Analysts are predicting a return to pre-pandemic oil production levels for Iran, around 3.9 million bpd, by 2022, assuming that the U.S. eases the sanctions that have been suffocating Iran’s economy. Production levels in March stood at around 2.3 million bpd, the highest level since May 2019, an increase that highlights how Iran’s oil exports have already been recovering in spite of U.S. sanctions.
Unofficial talks between the two countries have been taking place in Vienna for over a month, in collaboration with diplomats from Europe, Russia, and China, and are expected to result in some sort of an agreement between the U.S. and Iran in the coming weeks.
It is likely that a deal will be reached before Iran’s elections in June, that timeline would ensure an energy agreement is in place between the two countries before any change in government.
Fernando Ferreira, director of Rapidan Energy Group’s Geopolitical Risk Service claimed that “Progress in Vienna is slow but steady,”. He added that “We’ve seen flexibility from both sides as Biden is now willing to move first, and Tehran understands some sanctions will stay.”
The easing of sanctions is expected to be gradual, with a complete end to sanctions expected as early as September. This could allow Iran’s crude and condensate exports to increase to 1.5 million bpd by the beginning of next year.
The hope is that the two countries will return to the Joint Comprehensive Plan of Action (JCPOA) mutual compliance agreement. This would present an easy path forward in the partnership between the two states as no new agreement would need to be developed.
Under the JCPOA nuclear deal, the U.S. vowed not to restrict Iran’s oil export ability so long as Tehran complied with restrictions on its nuclear program. However, then-president Donald Trump took the U.S. out of the deal in 2018 and imposed sanctions.
The sanctions introduced between 2018-2020 are viewed by the Biden administration as being “poison pills” meant to disrupt a return to the JCPOA. Iran is calling for a total revocation of these recent sanctions, with Biden aiming to remove those sanctions which hinder Iran’s economy.
In reference to the talks, Iranian President Hassan Rohani stated this week that “sanctions will be lifted soon if we are all united.”
Meanwhile, OPEC crude production increased by 70,000 bpd last month, achieving a three-month high of 24.96 million bpd, largely due to Iran’s increased output. Iran is now ahead of Kuwait for oil production, making it the fourth-largest oil producer in OPEC.
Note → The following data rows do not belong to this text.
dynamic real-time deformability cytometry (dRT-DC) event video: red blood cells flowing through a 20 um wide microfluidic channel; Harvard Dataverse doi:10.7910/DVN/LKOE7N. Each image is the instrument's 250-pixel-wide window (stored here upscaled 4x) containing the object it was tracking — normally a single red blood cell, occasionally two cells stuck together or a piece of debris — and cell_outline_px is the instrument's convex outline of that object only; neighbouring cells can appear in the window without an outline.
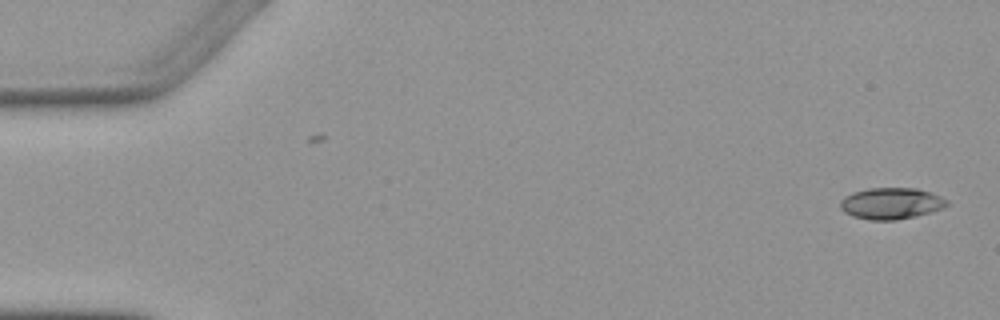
{"species": "Egyptian fruit bat (a non-hibernating species)", "species_latin": "Rousettus aegyptiacus", "temperature_condition": "warm", "stored_images_in_passage": 4, "camera_frame_rate_fps": 3000, "um_per_image_px": 0.085, "animal": {"sex": "female"}, "frame": {"image": 1, "passage_image": 1, "time_ms": 0.0, "image_size_px": [1000, 320], "cell_outline_px": [[948, 204], [944, 208], [896, 220], [868, 220], [852, 216], [844, 212], [840, 208], [840, 200], [844, 196], [852, 192], [868, 188], [916, 188], [940, 196], [948, 200]], "centroid_in_image_um": [75.69, 17.28], "position_along_channel_um": 9.3, "area_um2": 19.48}}
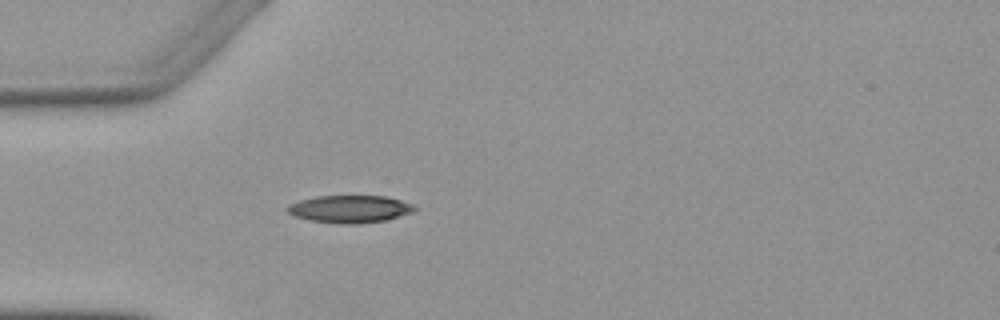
{"frame": {"image": 2, "passage_image": 4, "time_ms": 4.667, "image_size_px": [1000, 320], "cell_outline_px": [[416, 208], [412, 212], [384, 220], [356, 224], [336, 224], [312, 220], [292, 216], [284, 208], [288, 204], [300, 200], [316, 196], [388, 196], [412, 204]], "centroid_in_image_um": [29.67, 17.76], "position_along_channel_um": 55.3, "area_um2": 20.35}}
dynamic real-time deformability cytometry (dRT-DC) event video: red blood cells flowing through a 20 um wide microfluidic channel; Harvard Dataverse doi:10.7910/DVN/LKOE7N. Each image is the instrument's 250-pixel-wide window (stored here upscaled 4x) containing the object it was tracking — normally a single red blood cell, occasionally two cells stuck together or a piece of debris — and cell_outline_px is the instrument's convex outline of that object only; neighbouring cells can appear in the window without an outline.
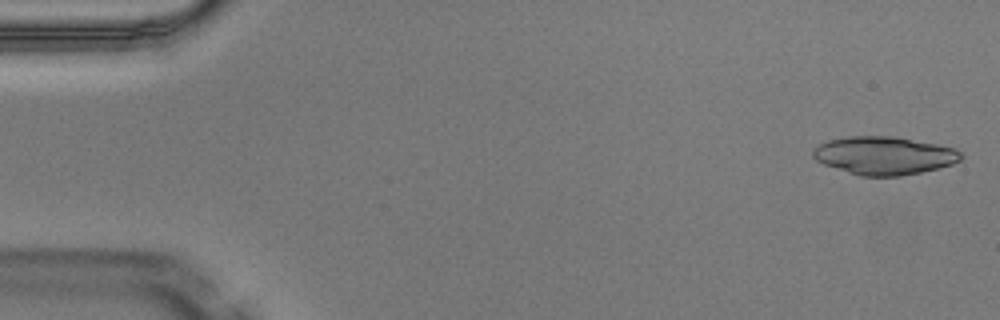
{"species": "Egyptian fruit bat (a non-hibernating species)", "species_latin": "Rousettus aegyptiacus", "temperature_condition": "warm", "stored_images_in_passage": 5, "camera_frame_rate_fps": 3000, "um_per_image_px": 0.085, "animal": {"sex": "male"}, "frame": {"image": 1, "passage_image": 1, "time_ms": 0.0, "image_size_px": [1000, 320], "cell_outline_px": [[964, 156], [960, 160], [952, 164], [920, 172], [900, 176], [860, 176], [824, 164], [816, 160], [812, 156], [812, 148], [828, 140], [848, 136], [892, 136], [936, 144], [956, 148]], "centroid_in_image_um": [75.13, 13.22], "position_along_channel_um": 9.9, "area_um2": 32.71}}
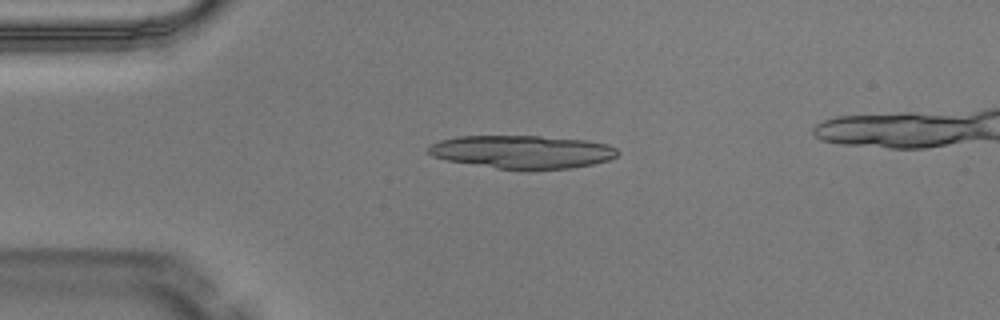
{"frame": {"image": 2, "passage_image": 4, "time_ms": 1.0, "image_size_px": [1000, 320], "cell_outline_px": [[620, 152], [616, 156], [608, 160], [592, 164], [572, 168], [524, 172], [496, 168], [448, 160], [432, 156], [428, 152], [428, 148], [432, 144], [440, 140], [456, 136], [540, 136], [588, 140], [608, 144], [616, 148]], "centroid_in_image_um": [44.44, 12.93], "position_along_channel_um": 40.6, "area_um2": 37.17}}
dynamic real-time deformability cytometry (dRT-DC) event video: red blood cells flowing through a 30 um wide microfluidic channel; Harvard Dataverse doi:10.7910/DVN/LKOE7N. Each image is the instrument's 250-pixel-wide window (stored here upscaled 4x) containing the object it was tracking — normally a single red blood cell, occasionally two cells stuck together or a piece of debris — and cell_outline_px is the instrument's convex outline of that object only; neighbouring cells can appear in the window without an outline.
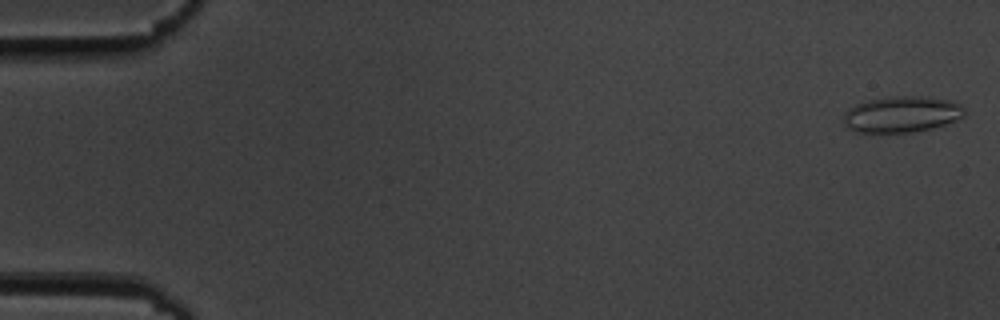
{"species": "common noctule bat (a hibernating species)", "species_latin": "Nyctalus noctula", "temperature_condition": "cold", "stored_images_in_passage": 55, "camera_frame_rate_fps": 3000, "um_per_image_px": 0.085, "animal": {"sex": "male", "body_mass_g": 19.5, "forearm_length_mm": 54.6}, "frame": {"image": 1, "passage_image": 1, "time_ms": 0.0, "image_size_px": [1000, 320], "cell_outline_px": [[964, 116], [956, 120], [944, 124], [916, 132], [856, 132], [848, 128], [844, 124], [844, 112], [848, 108], [856, 104], [868, 100], [896, 96], [920, 96], [948, 100], [960, 104], [964, 108]], "centroid_in_image_um": [76.62, 9.72], "position_along_channel_um": 8.4, "area_um2": 25.32}}
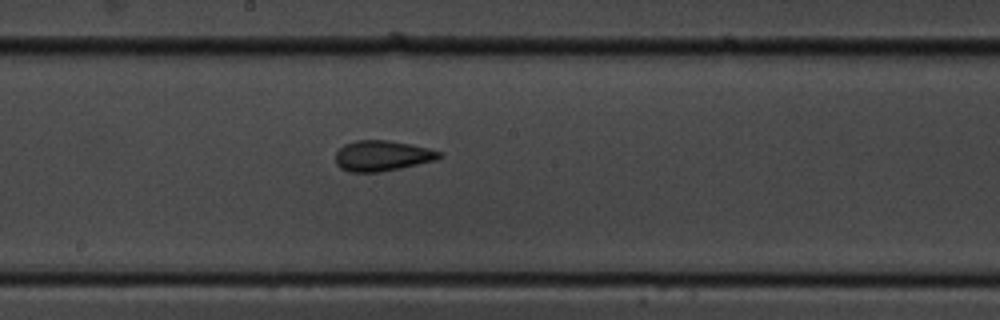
{"frame": {"image": 2, "passage_image": 30, "time_ms": 9.667, "image_size_px": [1000, 320], "cell_outline_px": [[440, 156], [436, 160], [400, 168], [380, 172], [348, 172], [340, 168], [336, 164], [336, 152], [344, 144], [356, 140], [388, 140], [428, 148], [440, 152]], "centroid_in_image_um": [32.43, 13.24], "position_along_channel_um": 215.8, "area_um2": 18.32}}
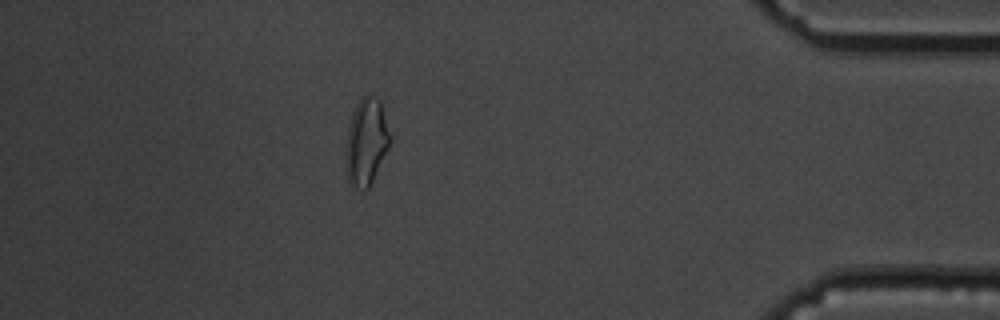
{"frame": {"image": 3, "passage_image": 49, "time_ms": 16.0, "image_size_px": [1000, 320], "cell_outline_px": [[392, 140], [368, 188], [364, 188], [352, 184], [348, 180], [344, 152], [348, 128], [352, 112], [356, 104], [364, 92], [368, 92], [380, 100], [392, 136]], "centroid_in_image_um": [31.14, 11.94], "position_along_channel_um": 404.1, "area_um2": 22.54}, "authors_computed_cell_mechanics": {"area_um2": 19.2474, "velocity_mm_per_s": 3.6249, "shape_relaxation_time_tau1_ms": 6.2615, "shape_relaxation_time_tau2_ms": 2.2053, "deformation_change_tau1": 0.1124, "deformation_change_tau2": 0.0831}}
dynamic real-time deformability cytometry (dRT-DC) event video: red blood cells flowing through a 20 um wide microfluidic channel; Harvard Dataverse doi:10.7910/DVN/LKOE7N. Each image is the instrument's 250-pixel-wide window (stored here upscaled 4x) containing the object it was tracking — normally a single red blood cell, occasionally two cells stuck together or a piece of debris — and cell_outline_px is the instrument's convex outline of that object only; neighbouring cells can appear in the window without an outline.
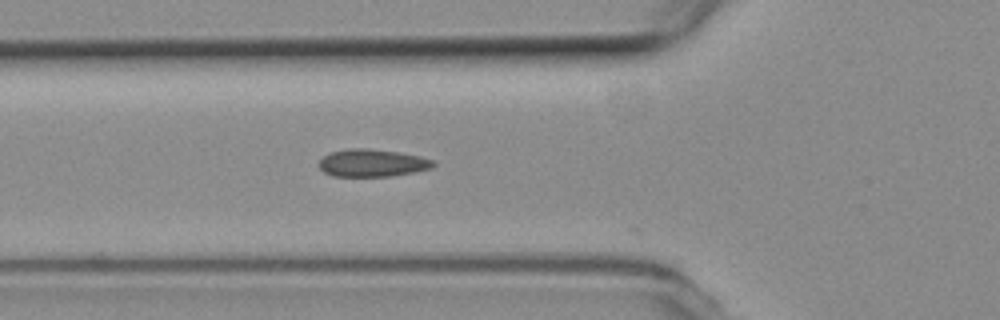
{"species": "common noctule bat (a hibernating species)", "species_latin": "Nyctalus noctula", "temperature_condition": "room temperature", "stored_images_in_passage": 9, "camera_frame_rate_fps": 3000, "um_per_image_px": 0.085, "animal": {"sex": "female", "body_mass_g": 19.3, "forearm_length_mm": 54.1}, "frame": {"image": 1, "passage_image": 3, "time_ms": 0.667, "image_size_px": [1000, 320], "cell_outline_px": [[436, 164], [432, 168], [392, 176], [332, 176], [324, 172], [316, 164], [328, 152], [348, 148], [368, 148], [396, 152], [420, 156], [432, 160]], "centroid_in_image_um": [31.59, 13.85], "position_along_channel_um": 94.2, "area_um2": 18.38}}
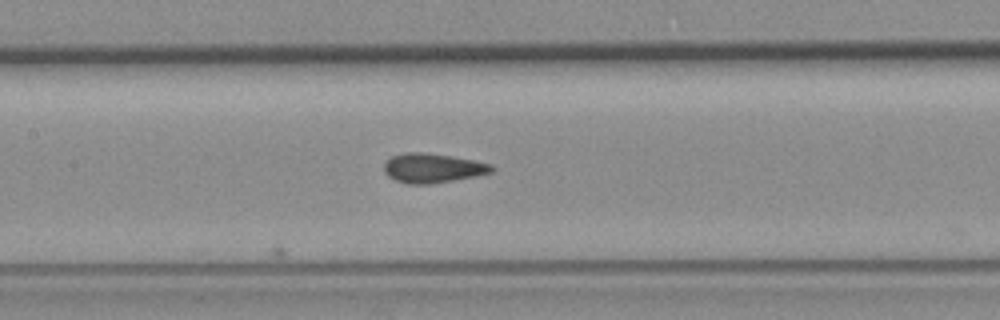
{"frame": {"image": 2, "passage_image": 9, "time_ms": 2.667, "image_size_px": [1000, 320], "cell_outline_px": [[496, 168], [492, 172], [432, 184], [408, 184], [396, 180], [388, 176], [384, 172], [384, 164], [392, 156], [404, 152], [420, 152], [452, 156], [492, 164]], "centroid_in_image_um": [36.76, 14.28], "position_along_channel_um": 170.6, "area_um2": 18.26}}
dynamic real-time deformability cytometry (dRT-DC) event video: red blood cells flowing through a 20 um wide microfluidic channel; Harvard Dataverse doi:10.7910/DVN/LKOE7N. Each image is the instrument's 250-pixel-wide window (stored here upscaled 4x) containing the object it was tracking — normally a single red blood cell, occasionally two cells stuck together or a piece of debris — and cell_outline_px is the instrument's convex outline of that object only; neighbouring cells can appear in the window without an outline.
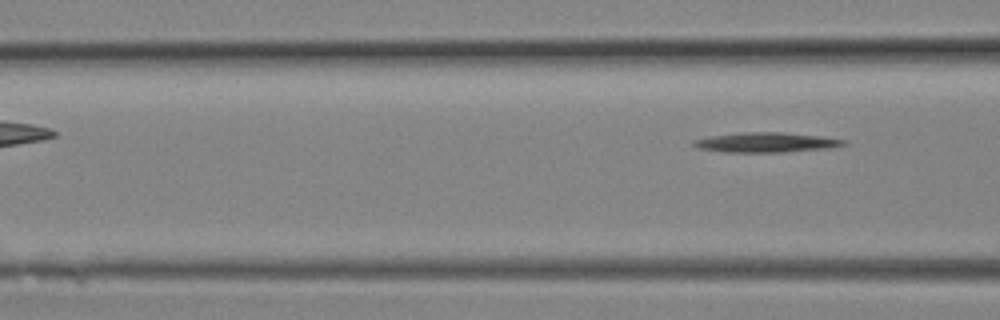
{"species": "Egyptian fruit bat (a non-hibernating species)", "species_latin": "Rousettus aegyptiacus", "temperature_condition": "room temperature", "stored_images_in_passage": 8, "segment_of_instrument_passage": [2, 2], "camera_frame_rate_fps": 3000, "um_per_image_px": 0.085, "animal": {"sex": "female"}, "frame": {"image": 1, "passage_image": 8, "time_ms": 2.333, "image_size_px": [1000, 320], "cell_outline_px": [[848, 144], [828, 148], [784, 152], [724, 152], [696, 148], [692, 144], [692, 140], [712, 136], [744, 132], [784, 132], [820, 136], [848, 140]], "centroid_in_image_um": [65.13, 12.1], "position_along_channel_um": 101.5, "area_um2": 17.4}}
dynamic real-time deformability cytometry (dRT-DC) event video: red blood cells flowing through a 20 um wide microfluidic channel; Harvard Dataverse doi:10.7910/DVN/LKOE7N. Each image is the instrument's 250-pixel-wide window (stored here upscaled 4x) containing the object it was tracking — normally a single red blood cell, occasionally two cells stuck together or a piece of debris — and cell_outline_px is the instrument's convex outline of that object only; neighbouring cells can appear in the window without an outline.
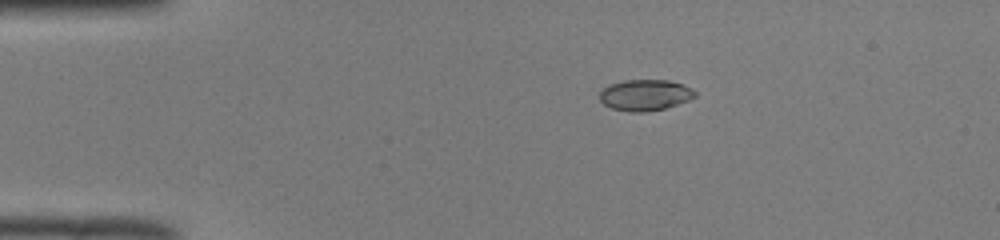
{"species": "common noctule bat (a hibernating species)", "species_latin": "Nyctalus noctula", "temperature_condition": "room temperature", "stored_images_in_passage": 42, "camera_frame_rate_fps": 3000, "um_per_image_px": 0.085, "animal": {"sex": "male", "body_mass_g": 19.0, "forearm_length_mm": 50.8}, "frame": {"image": 1, "passage_image": 1, "time_ms": 0.0, "image_size_px": [1000, 240], "cell_outline_px": [[696, 96], [688, 100], [664, 108], [644, 112], [628, 112], [612, 108], [604, 104], [600, 100], [600, 92], [604, 88], [612, 84], [624, 80], [668, 80], [692, 88], [696, 92]], "centroid_in_image_um": [54.83, 8.08], "position_along_channel_um": 30.2, "area_um2": 17.05}}
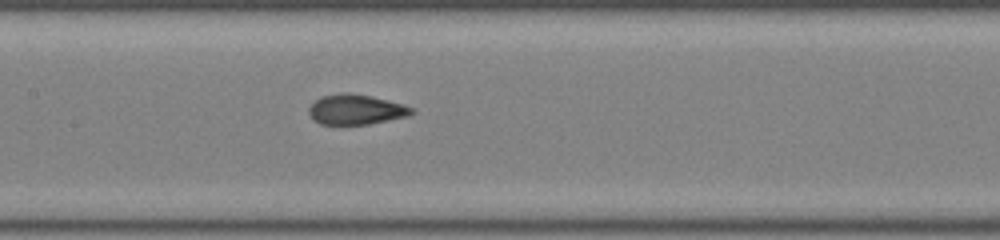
{"frame": {"image": 2, "passage_image": 16, "time_ms": 5.0, "image_size_px": [1000, 240], "cell_outline_px": [[416, 112], [408, 116], [368, 124], [320, 124], [312, 120], [308, 112], [308, 108], [320, 96], [340, 92], [348, 92], [372, 96], [404, 104], [412, 108]], "centroid_in_image_um": [30.24, 9.3], "position_along_channel_um": 177.2, "area_um2": 18.21}}
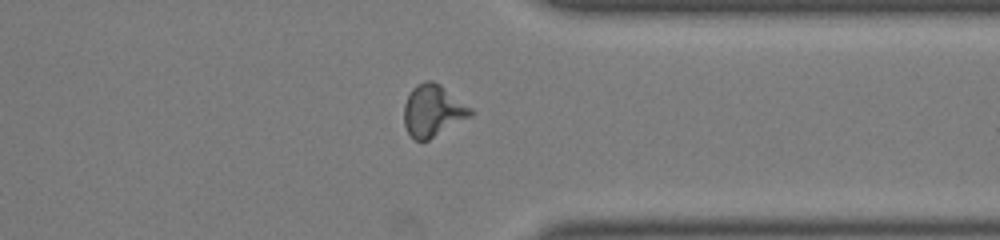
{"frame": {"image": 3, "passage_image": 31, "time_ms": 10.0, "image_size_px": [1000, 240], "cell_outline_px": [[476, 112], [472, 116], [428, 140], [416, 140], [408, 132], [404, 124], [404, 104], [412, 88], [416, 84], [424, 80], [432, 80], [440, 84], [472, 108]], "centroid_in_image_um": [36.81, 9.39], "position_along_channel_um": 374.6, "area_um2": 20.17}, "authors_computed_cell_mechanics": {"area_um2": 18.496, "velocity_mm_per_s": 4.0113, "shape_relaxation_time_tau1_ms": 8.4617, "shape_relaxation_time_tau2_ms": 1.0261, "deformation_change_tau1": 0.2052, "deformation_change_tau2": 0.0715}}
OPEC+ quotas have limited Iran’s output in recent months, although production decreases in North and West Africa have allowed for slightly higher production from both Saudi Arabia and Iran.
In addition, Iran has been fostering energy partnerships with industry giants China and Venezuela. These export partnerships are expected to help Iran get back on track quickly as soon as restrictions are eased.
Talks in Vienna between the U.S. and Iran are looking promising. The proven oil-producing ability of the state as well as its strong relationship with China and Venezuela will mean Iran’s oil industry could soon be back in full swing.